Hablaba con cuidado, pues se daba cuenta de la profunda preocupación que existía por detrás de las preguntas planteadas por Pájaro Guía, y no se atrevía a decir lo que pensaba en realidad. Si los blancos decidían acudir a aquellos territorios, empleando para ello toda su fuerza, el pueblo indio sería inevitablemente dominado, sin que importara lo duramente que luchara. Serían totalmente derrotados, aunque sólo fuera debido al armamento.

Al mismo tiempo, tampoco podía decirle a Pájaro Guía que no hiciera caso de sus preocupaciones. Tenía motivos para sentirse preocupado. Lo que sucedía era que, sencillamente, el teniente no podía decirle la verdad. Pero tampoco podía mentirle al chamán. Se encontraba situado entonces en una especie de empate y, al verse arrinconado, Dunbar prefirió ocultarse tras un muro de ignorancia, confiando en que surgieran otros temas nuevos y más agradables.

Pero cada día, como una mancha que se niega a desaparecer, surgía una y otra vez la misma pregunta:

—¿Cuántos más vendrán?

Poco a poco, En Pie con el Puño en Alto empezó a esperar con ilusión las horas que pasaba en el cobertizo.

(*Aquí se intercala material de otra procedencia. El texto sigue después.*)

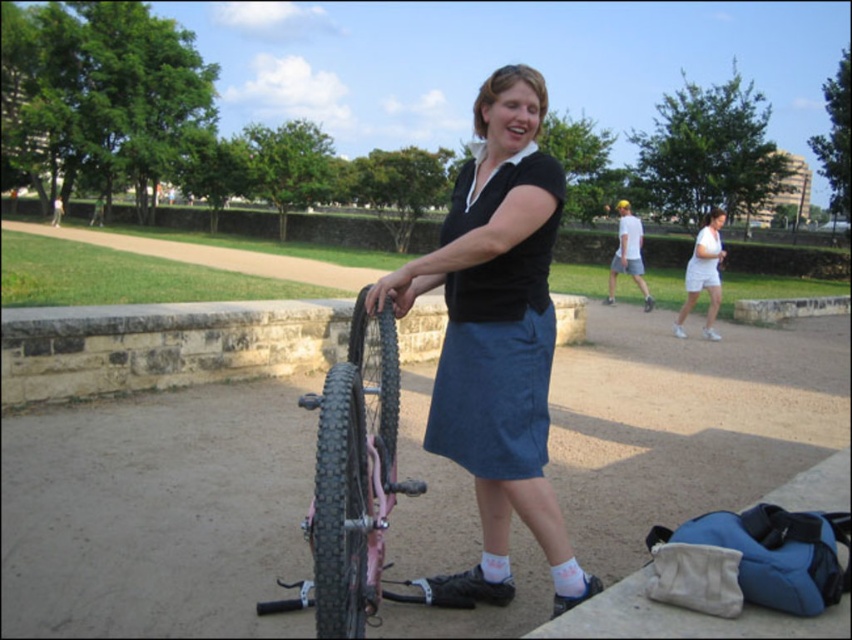
Based on the photo, you are a photographer positioned at the park entrance and want to take a photo of the pink matte bicycle at center and the white cotton shorts at right. To ensure both subjects are in focus, which object should you place the focus on first?

The pink matte bicycle at center is in front of the white cotton shorts at right, so you should focus on the pink matte bicycle at center first to ensure both are in focus.

You are a photographer setting up a tripod in the park. You want to position it so that both the pink matte bicycle at center and the white cotton shorts at right are visible in the frame. Based on their positions, which object should be placed closer to the left side of the frame?

The pink matte bicycle at center should be placed closer to the left side of the frame since it is positioned to the left of the white cotton shorts at right in the scene.

You are standing at the point labeled as point (496, 333). What is the color of the clothing item located exactly at this point?

The blue cotton dress at center is located exactly at point (496, 333), so the color is blue.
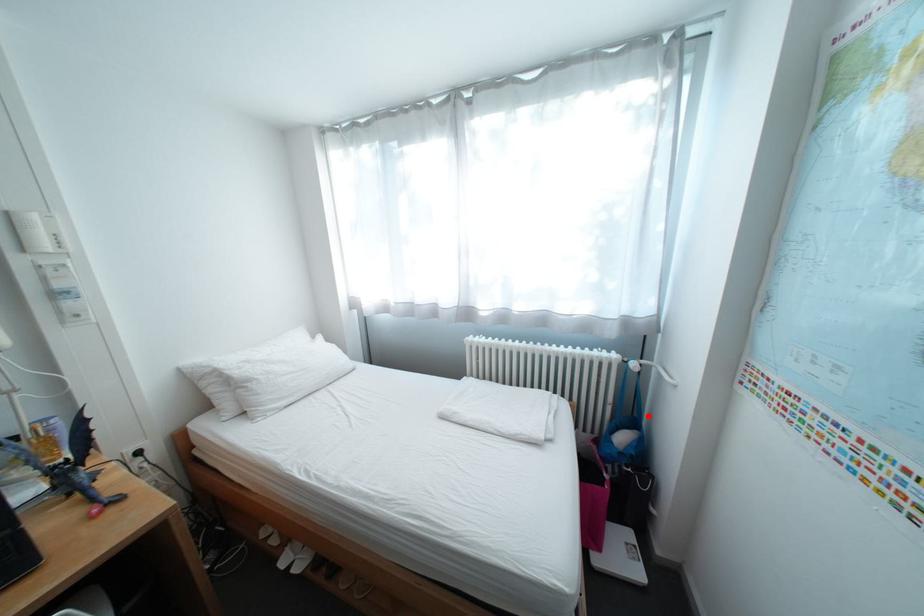
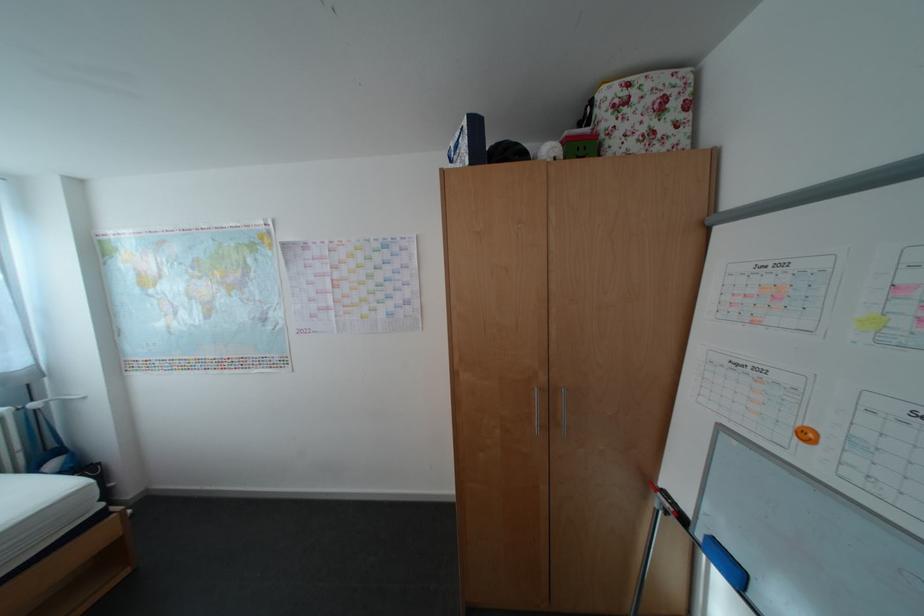
The point at the highlighted location is marked in the first image. Where is the corresponding point in the second image?

(67, 447)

Ahora que la tribu ya le había aceptado, Bailando con Lobos dejó de ser el gran problema que había sido en otro tiempo. Su conexión con la sociedad blanca había palidecido y aunque lo que él representaba seguía siendo algo temible, el soldado, por sí solo, no lo era. En realidad, ahora ya ni siquiera parecía un soldado.

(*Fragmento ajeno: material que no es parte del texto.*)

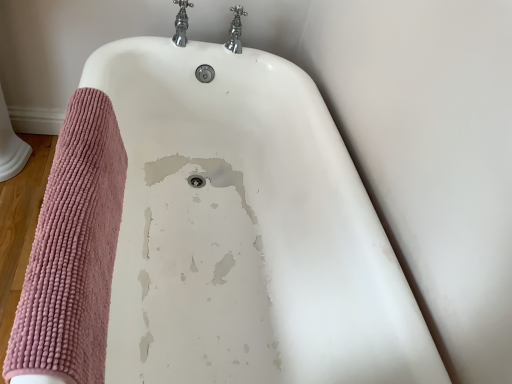
Locate an element on the screen. vacant space to the right of chrome metallic faucet at upper center, acting as the first tap starting from the right is located at coordinates (277, 66).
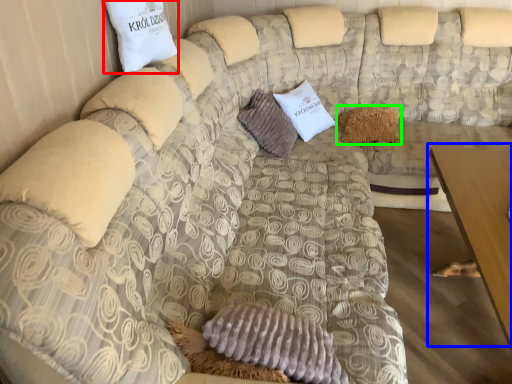
Question: Which object is the farthest from pillow (highlighted by a red box)? Choose among these: table (highlighted by a blue box) or pillow (highlighted by a green box).

Choices:
 (A) table
 (B) pillow

Answer: (B)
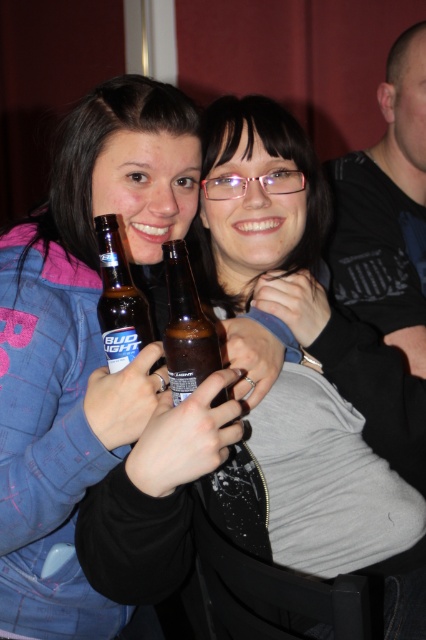
Question: Which point is closer to the camera?

Choices:
 (A) matte brown bottle at center
 (B) black cotton shirt at upper right
 (C) brown glass bottle at center
 (D) matte black jacket at center

Answer: (D)

Question: Is black cotton shirt at upper right positioned before matte brown bottle at center?

Choices:
 (A) no
 (B) yes

Answer: (A)

Question: Among these objects, which one is nearest to the camera?

Choices:
 (A) brown glass bottle at center
 (B) matte brown bottle at center
 (C) matte black jacket at center
 (D) black cotton shirt at upper right

Answer: (C)

Question: Where is black cotton shirt at upper right located in relation to matte brown bottle at center in the image?

Choices:
 (A) left
 (B) right

Answer: (B)

Question: Does matte black jacket at center appear under matte brown bottle at center?

Choices:
 (A) yes
 (B) no

Answer: (A)

Question: Which is farther from the matte black jacket at center?

Choices:
 (A) black cotton shirt at upper right
 (B) brown glass bottle at center

Answer: (A)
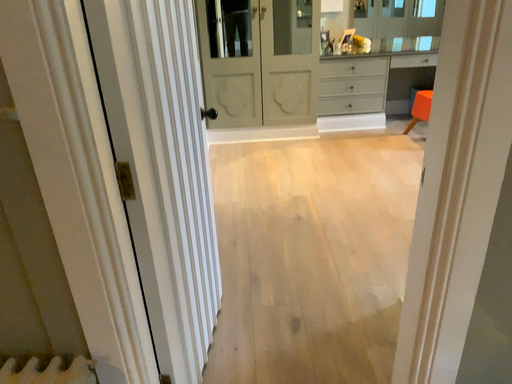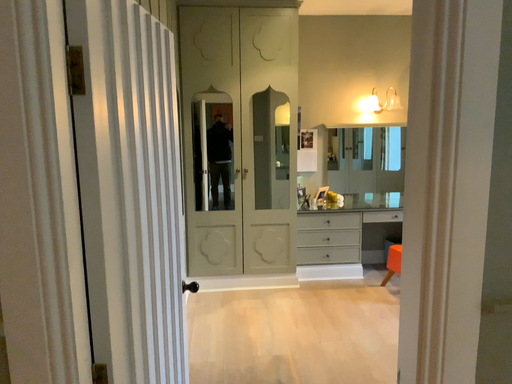
Question: How did the camera likely rotate when shooting the video?

Choices:
 (A) rotated downward
 (B) rotated upward

Answer: (B)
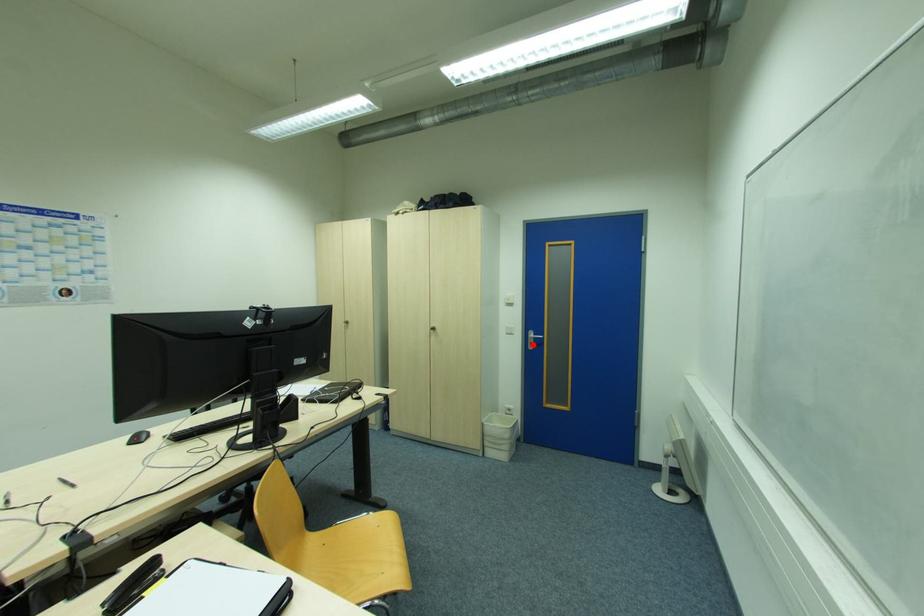
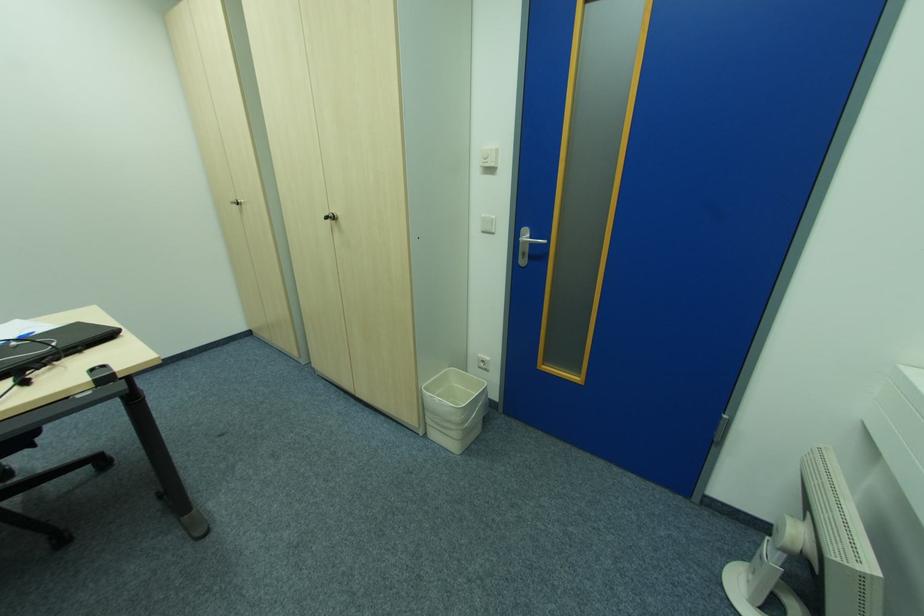
Question: I am providing you with two images of the same scene from different viewpoints. Given a red point in image1, look at the same physical point in image2. Is it:

Choices:
 (A) Closer to the viewpoint
 (B) Farther from the viewpoint

Answer: (A)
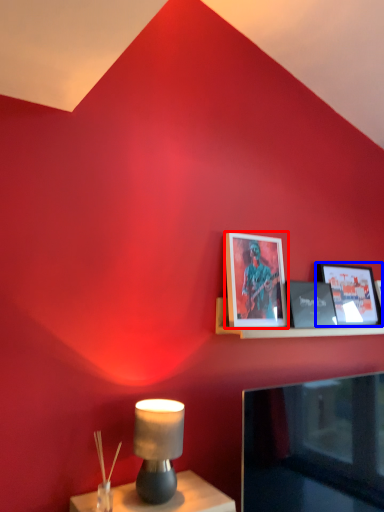
Question: Which of the following is the closest to the observer, picture frame (highlighted by a red box) or picture frame (highlighted by a blue box)?

Choices:
 (A) picture frame
 (B) picture frame

Answer: (A)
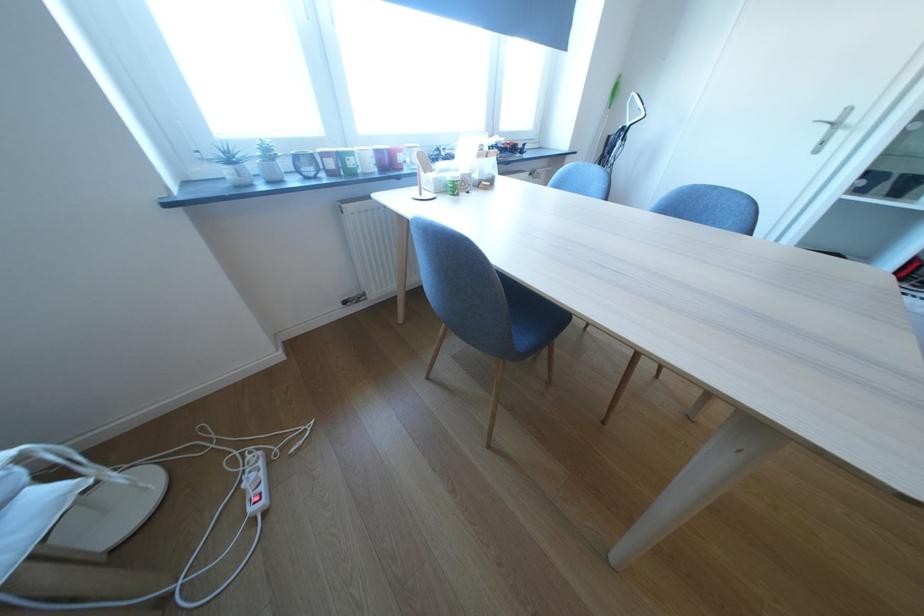
Find where to press the red power strip switch. Please return your answer as a coordinate pair (x, y).

(254, 500)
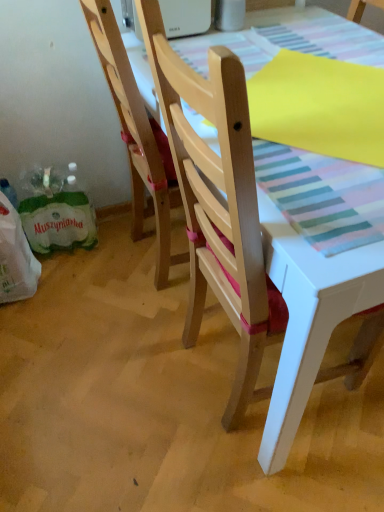
In order to click on vacant space in front of green plastic grocery bag at lower left in this screenshot , I will do `click(23, 320)`.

Al principio, la notoriedad que rodeó la actividad desarrollada en el cobertizo molestó a En Pie con el Puño en Alto. El proceso de aprendizaje de Bailando con Lobos, su presencia en el campamento y el papel clave que ella jugaba como intermediaria, se convirtieron en temas de conversación constante en todo el poblado. La fama que ello le aportó hizo que se sintiera incómoda, como si estuviera siendo observada. Ella era especialmente sensible a la posibilidad de crítica por haber esquivado los deberes rutinarios cuyo cumplimiento se esperaba de toda mujer comanche. Era cierto que el propio Pájaro Guía la había disculpado, pero no por ello dejaba de sentirse preocupada.

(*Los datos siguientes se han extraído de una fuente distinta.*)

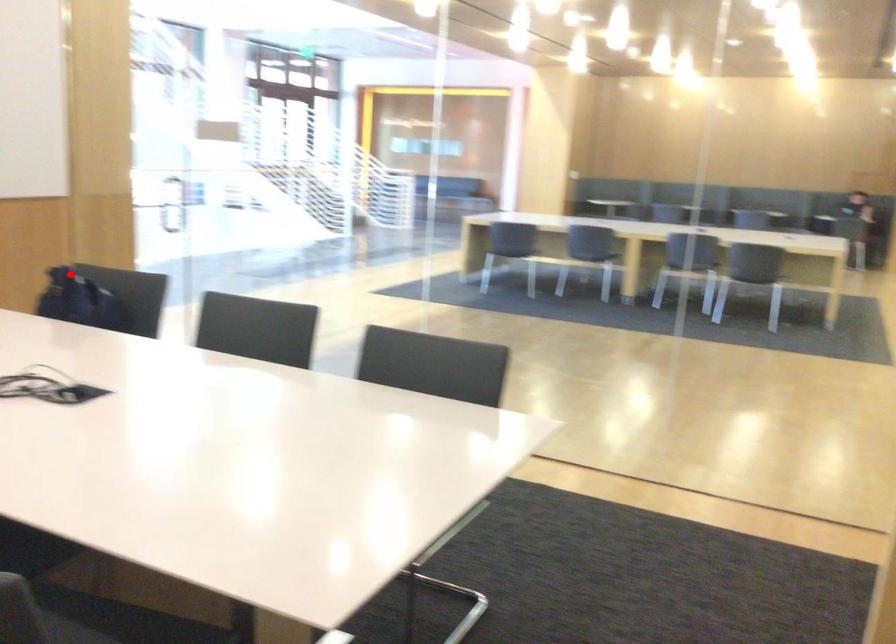
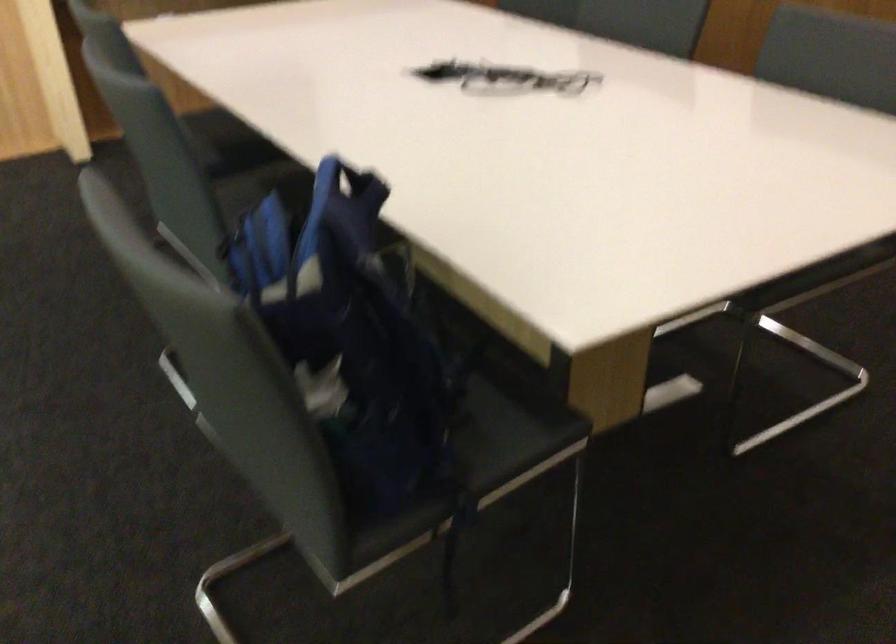
Question: I am providing you with two images of the same scene from different viewpoints. In image1, a red point is highlighted. Considering the same 3D point in image2, which of the following is correct?

Choices:
 (A) It is closer
 (B) It is farther

Answer: (A)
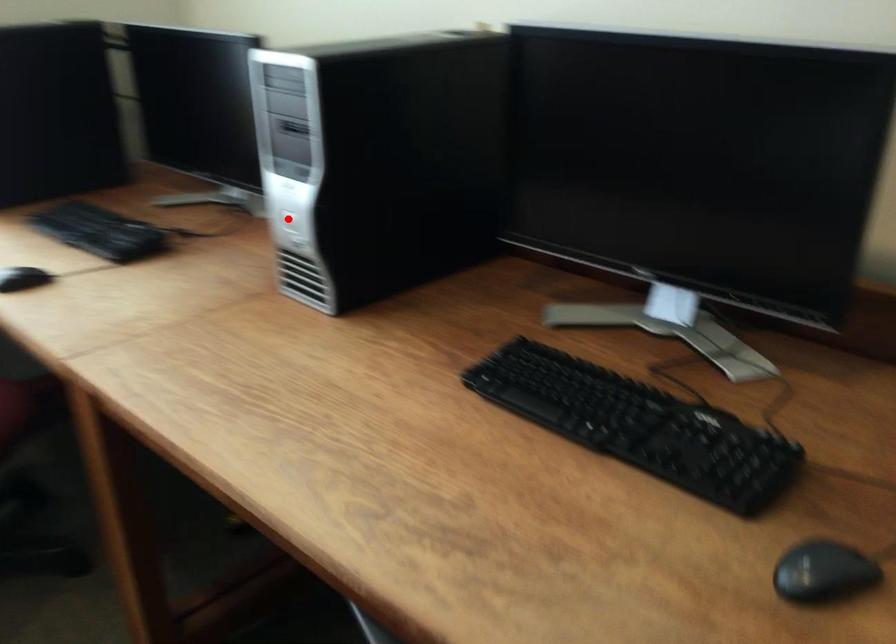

No obstante, al cabo de dos semanas se dio cuenta de que no se materializaba ninguno de estos temores, y el nuevo respeto del que disfrutaba ahora estaba teniendo un efecto benéfico sobre su personalidad. Su sonrisa era más rápida y sus hombros más erguidos. La importancia de su nuevo papel se reflejaba incluso en su paso, que adquiría ahora un nuevo sentido de autoridad, visible para todos. Su vida se estaba engrandeciendo, y en el interior de sí misma ella sabía que eso era bueno.